§ DOCUMENT EXTRACT
◆ ◆ ◆ ◆ ◆

# Old Dexter Distilling,Co 1gal. jug



## dollarbill (Jan 7, 2011)

Hey all
   Thought I was going to get a chance to buy a few pieces of Home town History today but it fell though . Man was I bummed when I found that they had been sold for far less that what I was prepaired to pay.But I did score this stoneware  Old Dexter Distilling ,Co. Butler,Ky.1gal canteen like jug which has a Pat date Aug 11 1891 (Its hard to read).Its a little ruff but for 30.00 buck I feel I got a pretty good deal.
  Thanks for looking and any extra info or comments any one may have.
      bill


----------



## dollarbill (Jan 7, 2011)

There was a little extra something inside.I could hear what I thought was a stone or something rattling inside .I had to work a little to get what it was out .Looks to be a hand knotted sting of glass beads that had been coated to look like pearls .
   Thanks agian for any info anyone may have.
    bill


----------



## dollarbill (Jan 7, 2011)

To show the size.


----------



## dollarbill (Jan 8, 2011)

From the top.


----------



## surfaceone (Jan 8, 2011)

Hey William,

 Seventh night salutations. You know you got a remarkably great deal there, right? I think you could turn that guy around for some fast cash. 

 Did'ya see this Cowan's Auction result?  
	

	
	
		
		

		
		
	


	




 "Butler, Kentucky, Old Dexter Distilling Company, salt glazed, stoneware jug. The flat portions are unglazed, one side reads PAT AUG 11 1891, other side embossed with decoration of fruit on a branch; ht. 11 in., dia 9 in.
 Condition: Slight mold cracks and imperfections before firing....KENTUCKY OLD DEXTER DISTILLING JUG
 Price Realized: $235.00
 Auction: 2010, The American Scene, Oct. 9" From.

 This one 
	

	
	
		
		

		
		
	


	




 "BUTLER, KENTUCKY 1891 WHISKEY JUG	Salt glazed jug with embossed lettering reads "Packed and Warranted Pure By the Old Dexter Dist Co., Distillers, Butler, KY, Pat. Aug 11, 1891".  10" line to body, otherwise good condition.  11" h x 9" w.  EST. $100. - $300. SOLD $159.50" From.

 Pre-Pro has them listed as, 

 "THE OLD DEXTER DISTILLERY
 Covington, KY.
 1890-1916

 The distillery (RD #22, 6th District) was located near Butler, KY.

 The company used the brand names:
 "Arlington", "Holmesdale Rye", "Quaker Seal", and "Target Rye."

 Business name timeline:
 The Old Dexter Distillery (1890-1898), Old Dexter Distilling Co. (1900-1916)

 Address timeline:
 Pendleton Co. Ky., 15 W 7 th (1890), Butler, Pendleton Co. Ky., 527 Madison Ave (1892-1895), 25-27 Park Place (1897-1906), 20-22 E Pike (1908-1916)

◆ ◆ ◆ ◆ ◆

§ STORED RECORDS
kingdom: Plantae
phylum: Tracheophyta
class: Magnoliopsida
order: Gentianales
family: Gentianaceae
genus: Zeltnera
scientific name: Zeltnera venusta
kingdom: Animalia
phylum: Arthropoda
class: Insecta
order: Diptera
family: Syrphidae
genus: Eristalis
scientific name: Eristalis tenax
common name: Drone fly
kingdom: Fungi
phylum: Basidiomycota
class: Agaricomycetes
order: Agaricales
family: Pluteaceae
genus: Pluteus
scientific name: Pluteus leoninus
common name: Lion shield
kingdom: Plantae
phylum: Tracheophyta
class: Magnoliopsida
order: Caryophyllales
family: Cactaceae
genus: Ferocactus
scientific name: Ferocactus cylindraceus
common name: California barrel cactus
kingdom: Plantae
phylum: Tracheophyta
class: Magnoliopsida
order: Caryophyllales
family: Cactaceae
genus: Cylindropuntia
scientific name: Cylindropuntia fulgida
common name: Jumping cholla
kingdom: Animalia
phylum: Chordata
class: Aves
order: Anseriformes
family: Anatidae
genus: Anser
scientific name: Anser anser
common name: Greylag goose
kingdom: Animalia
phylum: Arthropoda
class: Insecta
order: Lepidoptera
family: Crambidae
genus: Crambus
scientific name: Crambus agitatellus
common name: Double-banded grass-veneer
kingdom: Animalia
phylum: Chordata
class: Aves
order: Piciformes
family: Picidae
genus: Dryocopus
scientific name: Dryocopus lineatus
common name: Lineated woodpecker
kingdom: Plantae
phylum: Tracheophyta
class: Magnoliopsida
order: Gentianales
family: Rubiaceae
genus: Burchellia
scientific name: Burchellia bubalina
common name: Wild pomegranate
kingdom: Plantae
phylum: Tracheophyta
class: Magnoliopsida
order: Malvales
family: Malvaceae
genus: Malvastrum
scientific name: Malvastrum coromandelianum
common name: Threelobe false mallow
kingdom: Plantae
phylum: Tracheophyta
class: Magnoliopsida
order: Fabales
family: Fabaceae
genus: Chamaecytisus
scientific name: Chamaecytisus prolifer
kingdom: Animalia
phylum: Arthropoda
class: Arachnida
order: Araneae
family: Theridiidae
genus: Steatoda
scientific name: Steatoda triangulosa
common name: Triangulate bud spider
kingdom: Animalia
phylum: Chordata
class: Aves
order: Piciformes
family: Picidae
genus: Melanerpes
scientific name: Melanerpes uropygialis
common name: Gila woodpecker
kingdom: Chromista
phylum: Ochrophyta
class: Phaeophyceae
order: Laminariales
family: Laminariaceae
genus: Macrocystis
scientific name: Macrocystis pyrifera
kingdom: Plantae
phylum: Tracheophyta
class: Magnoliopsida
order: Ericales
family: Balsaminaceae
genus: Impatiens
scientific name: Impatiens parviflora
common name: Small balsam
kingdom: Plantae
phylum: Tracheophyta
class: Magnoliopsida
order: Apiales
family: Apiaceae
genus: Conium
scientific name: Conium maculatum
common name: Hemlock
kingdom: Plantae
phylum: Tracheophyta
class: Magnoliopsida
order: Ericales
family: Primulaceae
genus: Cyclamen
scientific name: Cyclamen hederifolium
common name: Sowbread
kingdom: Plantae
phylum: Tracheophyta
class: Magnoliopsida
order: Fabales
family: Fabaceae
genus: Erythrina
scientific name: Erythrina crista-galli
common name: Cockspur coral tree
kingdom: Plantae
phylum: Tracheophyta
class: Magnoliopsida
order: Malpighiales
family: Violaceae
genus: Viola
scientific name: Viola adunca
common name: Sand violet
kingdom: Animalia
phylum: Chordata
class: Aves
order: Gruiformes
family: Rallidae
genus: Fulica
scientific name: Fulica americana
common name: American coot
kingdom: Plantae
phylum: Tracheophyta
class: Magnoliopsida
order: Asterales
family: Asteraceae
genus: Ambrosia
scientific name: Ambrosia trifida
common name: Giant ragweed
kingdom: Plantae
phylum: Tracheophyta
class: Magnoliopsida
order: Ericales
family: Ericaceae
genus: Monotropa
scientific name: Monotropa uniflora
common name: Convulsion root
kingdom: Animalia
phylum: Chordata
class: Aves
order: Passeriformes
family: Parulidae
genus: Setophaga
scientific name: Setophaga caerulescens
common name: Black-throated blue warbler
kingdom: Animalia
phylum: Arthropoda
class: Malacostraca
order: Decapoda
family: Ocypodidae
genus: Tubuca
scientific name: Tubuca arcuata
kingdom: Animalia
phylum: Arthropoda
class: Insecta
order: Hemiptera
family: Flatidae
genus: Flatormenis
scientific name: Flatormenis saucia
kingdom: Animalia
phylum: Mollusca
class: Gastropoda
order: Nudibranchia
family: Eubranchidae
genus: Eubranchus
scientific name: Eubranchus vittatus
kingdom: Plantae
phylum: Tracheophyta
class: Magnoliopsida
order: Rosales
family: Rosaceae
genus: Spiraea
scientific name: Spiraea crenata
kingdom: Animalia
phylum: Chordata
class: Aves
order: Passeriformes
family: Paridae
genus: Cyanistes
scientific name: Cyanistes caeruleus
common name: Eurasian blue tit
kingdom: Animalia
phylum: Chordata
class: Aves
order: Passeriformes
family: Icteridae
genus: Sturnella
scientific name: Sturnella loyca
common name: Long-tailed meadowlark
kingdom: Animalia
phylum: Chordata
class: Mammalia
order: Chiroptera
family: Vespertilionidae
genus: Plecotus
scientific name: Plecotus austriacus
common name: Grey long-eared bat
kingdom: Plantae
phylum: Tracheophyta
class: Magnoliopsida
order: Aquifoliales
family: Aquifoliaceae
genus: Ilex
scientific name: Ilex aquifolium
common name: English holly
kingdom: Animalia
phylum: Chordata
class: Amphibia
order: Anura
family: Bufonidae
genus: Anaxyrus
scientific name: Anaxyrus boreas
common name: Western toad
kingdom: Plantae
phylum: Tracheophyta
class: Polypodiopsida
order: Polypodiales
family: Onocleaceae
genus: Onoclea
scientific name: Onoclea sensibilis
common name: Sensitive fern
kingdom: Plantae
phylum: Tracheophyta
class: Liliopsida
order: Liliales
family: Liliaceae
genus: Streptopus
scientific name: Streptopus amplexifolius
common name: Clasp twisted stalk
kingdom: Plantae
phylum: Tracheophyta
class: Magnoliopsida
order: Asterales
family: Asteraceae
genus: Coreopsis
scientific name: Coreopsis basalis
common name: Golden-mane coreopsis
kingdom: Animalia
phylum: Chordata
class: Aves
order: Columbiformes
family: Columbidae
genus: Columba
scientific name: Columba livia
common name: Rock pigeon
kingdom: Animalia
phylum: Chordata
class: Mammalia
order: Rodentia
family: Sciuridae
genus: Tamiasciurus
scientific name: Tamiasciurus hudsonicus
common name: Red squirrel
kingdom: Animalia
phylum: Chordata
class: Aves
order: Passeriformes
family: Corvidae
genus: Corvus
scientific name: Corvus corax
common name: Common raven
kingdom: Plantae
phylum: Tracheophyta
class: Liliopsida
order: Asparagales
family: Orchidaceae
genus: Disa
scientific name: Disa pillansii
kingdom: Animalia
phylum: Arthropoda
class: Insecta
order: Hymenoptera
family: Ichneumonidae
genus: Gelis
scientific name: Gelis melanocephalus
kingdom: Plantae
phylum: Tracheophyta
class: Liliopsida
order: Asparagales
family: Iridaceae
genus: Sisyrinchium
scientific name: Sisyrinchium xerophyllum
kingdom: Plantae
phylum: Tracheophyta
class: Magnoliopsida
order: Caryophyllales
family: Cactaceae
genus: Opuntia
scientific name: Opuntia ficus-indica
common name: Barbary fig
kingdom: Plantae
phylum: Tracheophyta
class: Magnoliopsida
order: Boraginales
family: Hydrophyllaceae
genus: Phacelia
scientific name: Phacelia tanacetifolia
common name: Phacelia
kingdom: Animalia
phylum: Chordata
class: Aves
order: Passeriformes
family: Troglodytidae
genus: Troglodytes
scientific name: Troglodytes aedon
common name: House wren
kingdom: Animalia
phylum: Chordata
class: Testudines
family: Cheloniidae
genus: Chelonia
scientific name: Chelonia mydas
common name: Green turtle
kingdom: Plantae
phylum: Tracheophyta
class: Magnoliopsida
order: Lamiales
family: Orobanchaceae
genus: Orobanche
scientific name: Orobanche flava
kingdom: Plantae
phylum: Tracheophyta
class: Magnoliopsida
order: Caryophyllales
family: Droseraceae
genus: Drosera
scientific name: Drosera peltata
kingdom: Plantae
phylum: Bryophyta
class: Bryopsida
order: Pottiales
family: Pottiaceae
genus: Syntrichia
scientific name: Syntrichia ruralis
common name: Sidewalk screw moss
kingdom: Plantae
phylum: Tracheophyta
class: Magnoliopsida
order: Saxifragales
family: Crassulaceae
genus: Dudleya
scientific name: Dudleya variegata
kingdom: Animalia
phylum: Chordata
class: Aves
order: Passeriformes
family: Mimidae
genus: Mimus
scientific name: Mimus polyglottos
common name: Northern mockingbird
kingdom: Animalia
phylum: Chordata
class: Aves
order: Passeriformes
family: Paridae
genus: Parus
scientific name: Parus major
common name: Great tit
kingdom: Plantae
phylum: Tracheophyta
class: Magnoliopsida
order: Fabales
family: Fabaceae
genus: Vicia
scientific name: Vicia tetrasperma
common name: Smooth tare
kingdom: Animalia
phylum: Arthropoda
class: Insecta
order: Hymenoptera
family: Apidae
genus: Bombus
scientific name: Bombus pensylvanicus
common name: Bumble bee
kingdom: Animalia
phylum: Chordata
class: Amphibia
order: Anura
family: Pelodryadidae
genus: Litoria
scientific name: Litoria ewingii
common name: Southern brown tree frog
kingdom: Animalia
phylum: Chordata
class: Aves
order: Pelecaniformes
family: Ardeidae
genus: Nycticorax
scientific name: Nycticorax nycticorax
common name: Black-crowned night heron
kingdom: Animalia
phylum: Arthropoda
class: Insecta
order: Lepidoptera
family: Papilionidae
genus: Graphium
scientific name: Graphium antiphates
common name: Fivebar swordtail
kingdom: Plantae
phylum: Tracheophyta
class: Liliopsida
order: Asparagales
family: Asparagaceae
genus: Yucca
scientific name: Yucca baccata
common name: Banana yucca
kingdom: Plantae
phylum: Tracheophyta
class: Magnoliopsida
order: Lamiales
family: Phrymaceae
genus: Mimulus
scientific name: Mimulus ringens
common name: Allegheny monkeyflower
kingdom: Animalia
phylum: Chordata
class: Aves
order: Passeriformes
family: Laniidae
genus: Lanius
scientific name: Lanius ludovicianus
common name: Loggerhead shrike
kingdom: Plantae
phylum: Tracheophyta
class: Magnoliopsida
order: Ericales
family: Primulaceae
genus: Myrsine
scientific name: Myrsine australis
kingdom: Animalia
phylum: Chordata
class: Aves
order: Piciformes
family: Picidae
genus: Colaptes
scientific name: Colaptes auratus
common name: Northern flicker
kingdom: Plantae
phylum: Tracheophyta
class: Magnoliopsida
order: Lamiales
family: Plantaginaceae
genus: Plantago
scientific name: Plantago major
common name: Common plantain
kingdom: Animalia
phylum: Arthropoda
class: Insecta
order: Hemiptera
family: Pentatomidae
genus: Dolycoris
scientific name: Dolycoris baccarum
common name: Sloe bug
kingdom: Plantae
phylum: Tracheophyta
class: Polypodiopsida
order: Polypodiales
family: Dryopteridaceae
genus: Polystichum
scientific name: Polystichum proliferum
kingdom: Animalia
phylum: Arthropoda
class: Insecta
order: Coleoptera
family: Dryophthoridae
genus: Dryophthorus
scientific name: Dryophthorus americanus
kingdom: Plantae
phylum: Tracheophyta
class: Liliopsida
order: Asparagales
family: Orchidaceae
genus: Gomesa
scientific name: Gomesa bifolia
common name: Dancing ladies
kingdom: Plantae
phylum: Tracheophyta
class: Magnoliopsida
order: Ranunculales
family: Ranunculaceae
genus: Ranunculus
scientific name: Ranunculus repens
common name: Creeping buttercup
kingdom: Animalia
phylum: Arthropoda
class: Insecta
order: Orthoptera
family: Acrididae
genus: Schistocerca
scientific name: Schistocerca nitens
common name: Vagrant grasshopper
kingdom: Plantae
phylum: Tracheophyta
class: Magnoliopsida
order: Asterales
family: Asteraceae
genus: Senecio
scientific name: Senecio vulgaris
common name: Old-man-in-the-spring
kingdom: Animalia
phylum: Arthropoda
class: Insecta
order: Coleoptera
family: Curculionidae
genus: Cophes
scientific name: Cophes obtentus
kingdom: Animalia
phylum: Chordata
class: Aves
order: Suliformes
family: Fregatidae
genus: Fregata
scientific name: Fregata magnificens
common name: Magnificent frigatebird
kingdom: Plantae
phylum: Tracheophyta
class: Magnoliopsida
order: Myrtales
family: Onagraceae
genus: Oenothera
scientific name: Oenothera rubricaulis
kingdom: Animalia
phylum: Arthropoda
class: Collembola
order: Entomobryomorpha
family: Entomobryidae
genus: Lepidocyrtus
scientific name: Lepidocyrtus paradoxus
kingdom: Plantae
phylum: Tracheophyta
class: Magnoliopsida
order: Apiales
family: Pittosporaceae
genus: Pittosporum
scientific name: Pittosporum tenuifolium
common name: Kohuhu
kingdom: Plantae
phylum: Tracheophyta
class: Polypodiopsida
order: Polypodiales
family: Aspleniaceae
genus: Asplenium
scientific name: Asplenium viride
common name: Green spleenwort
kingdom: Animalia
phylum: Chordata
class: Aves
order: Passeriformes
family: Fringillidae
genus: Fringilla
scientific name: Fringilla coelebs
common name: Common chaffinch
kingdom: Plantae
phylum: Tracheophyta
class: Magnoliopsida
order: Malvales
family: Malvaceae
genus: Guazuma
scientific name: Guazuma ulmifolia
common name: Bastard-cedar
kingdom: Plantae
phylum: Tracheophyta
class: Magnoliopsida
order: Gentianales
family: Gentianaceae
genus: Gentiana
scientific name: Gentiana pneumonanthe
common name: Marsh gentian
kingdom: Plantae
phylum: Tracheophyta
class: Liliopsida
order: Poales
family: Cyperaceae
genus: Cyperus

◆ ◆ ◆ ◆ ◆

§ OBJECTIVE
List every brand name that the thread about the Old Dexter Distilling jug says the company used. These lines have no connection to the thread.

§ COMPLETED EXERCISE
- Arlington
- Holmesdale Rye
- Quaker Seal
- Target Rye